LSM’s range of analytical services includes:

•        X-Ray Fluorescence Spectrometry (XRF)

•        X-Ray Diffraction (XRD)

•        ICP Optical Emission Spectrometry (ICP-OES)

•        Atomic Absorption Spectrometry (AAS)

•        Carbon, Sulphur, Nitrogen, Oxygen Analysers

•        Boron analysis by the Neutron Transmission method

•        Colorimetric and Volumetric Analysis

•        Particle Size Analysis

Carbon Analysis

LSM Analytical Services large range of analytical techniques includes instrumentation for Carbon analysis.

The Principle of Carbon Analysis

The principle of Carbon analysis is to oxidise the sample by heating in an Oxygen atmosphere to form CO2, which is then measured by infrared detector.

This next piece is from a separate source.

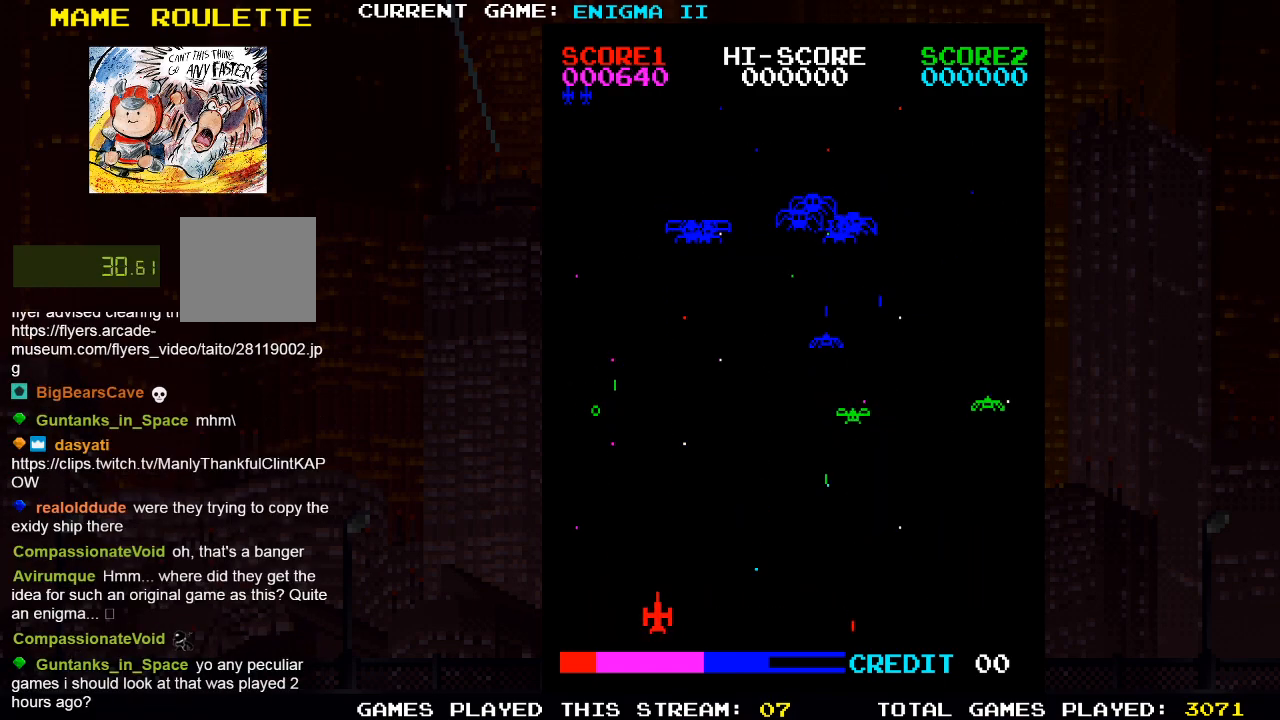
{"buttons": ["SQUARE", "DPAD_RIGHT"], "left_stick": "center", "right_stick": "center", "events": [[367, "SQUARE", "down"]]}
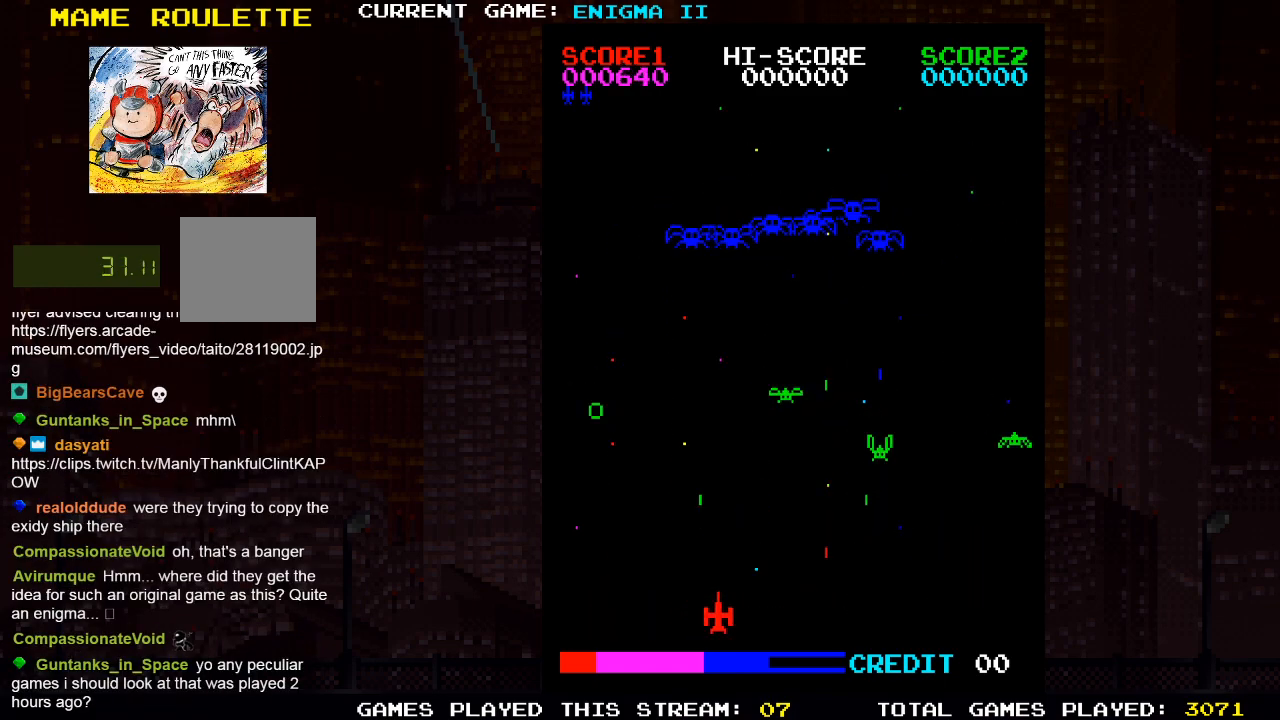
{"buttons": ["SQUARE", "DPAD_RIGHT"], "left_stick": "center", "right_stick": "center", "events": [[17, "SQUARE", "up"], [200, "DPAD_RIGHT", "up"], [417, "DPAD_RIGHT", "down"], [500, "SQUARE", "down"]]}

Heating Samples for Carbon Analysis

The heating is generally done in a high frequency induction furnace as this provides both speed and accuracy. The sample is placed in a ceramic crucible and an accelerator is often added to ignite the sample and can also act as a flux to dissolve any oxide skins to improve melt fluidity, which allows the carbon in the sample to be oxidised in a short time. It is imperative that complete combustion is achieved in order to gain accurate results.


There are a large range of accelerators used and the choice depends on the base material being analysed. One feature of any accelerator is a low carbon (and Sulphur as this is often analysed for in a similar way) content.

Ensuring Accuracy During Carbon Content Determination

A key issue in carbon determination by this method is the purity of the Oxygen gas used. Typical impurities include CO2 and CH4. CH4 can be oxidised at the temperatures involved in the test to CO2 + H2O, so for accurate results the effects of these impurities have to be resolved in the test method. This can be done in a number of ways, for example by using high purity Oxygen or by employing an in line gas purifier.

How Carbon Content is Calculated

In the test a signal will be obtained that is not attributable to the sample. The cause is a combination of impurities in the gas, crucible and accelerator. The average contribution to the carbon signal from these sources is determined to allow the sample contribution to be calculated. The inconsistency of impurity levels from these sources cannot be completely eliminated and this affects the ability to determine accurately to very low levels. As the method is relatively quick, repeat determinations are often requested to improve the accuracy of the determination (by taking the average of several results).